Yes, I do understand that implementing your incident response plan is going to cost you in man-hours and money that could be spent elsewhere. This is exactly my point. By devoting man-hours and money to this type of activity people (MANAGERS) are going to start to take notice. If they don’t notice then you need to be pointing it out to them. At the same time you should present them with options as to how new procedures, updated policies, end-user training, system hardening, and other security modifications can reduce the number of incidents and thereby decrease the amount of man-hours/money devoted to responding to these types of incidents.
Sure, what I have described here is a very simplistic example of an incident response plan.
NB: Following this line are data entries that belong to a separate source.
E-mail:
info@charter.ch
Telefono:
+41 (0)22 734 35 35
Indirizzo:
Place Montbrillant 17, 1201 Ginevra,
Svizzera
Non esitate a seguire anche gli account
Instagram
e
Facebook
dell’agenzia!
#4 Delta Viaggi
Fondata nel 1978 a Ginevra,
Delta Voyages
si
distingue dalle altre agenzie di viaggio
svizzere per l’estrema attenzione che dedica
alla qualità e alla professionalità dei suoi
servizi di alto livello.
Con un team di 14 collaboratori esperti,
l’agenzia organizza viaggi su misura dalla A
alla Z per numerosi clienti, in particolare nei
But the point of this exercise was to help you understand that just allowing your anti-virus software to act as your final step in the malware security aspect of your defense will only ensure the continued infection of your systems. This will eventually lead to bigger and badder compromises in the future. Protect yourself now by being proactive and not allowing yourself and others to take the easy way out.
UPDATE: When I got up this morning I realized that I forgot to mention one important fact. The primary reason behind an incident response plan is not the security of the assets involved. Rather, it is the business continuity of these assets. The job of a security professional is not to firefight potential issues but to evaluate the threats associated with the companies assets and mitigate them as much as possible to ensure the business continuity of the organization. By not initiating your incident response plan to help you combat malware within your environment you are, in effect, placing your assets at greater risk.
Please, if I have missed something point it out to me in a comment or trackback a blog posting from your site. I welcome the feedback and critiques as they help me grow and become a better security professional.
Go forth and do good things,
Go forth and do good things,
January 15, 2007 at 11:41 pm #11204slimjim100Participant
Thanks Cutaway! Very interesting post and a lot of very good recommendations for processes & procedures. Makes me want to jump every time I hear the word infected. The ideas and approach you bring to light here are an eye opener to possible biger issues and broke processes. Thanks for sharing your knowledge.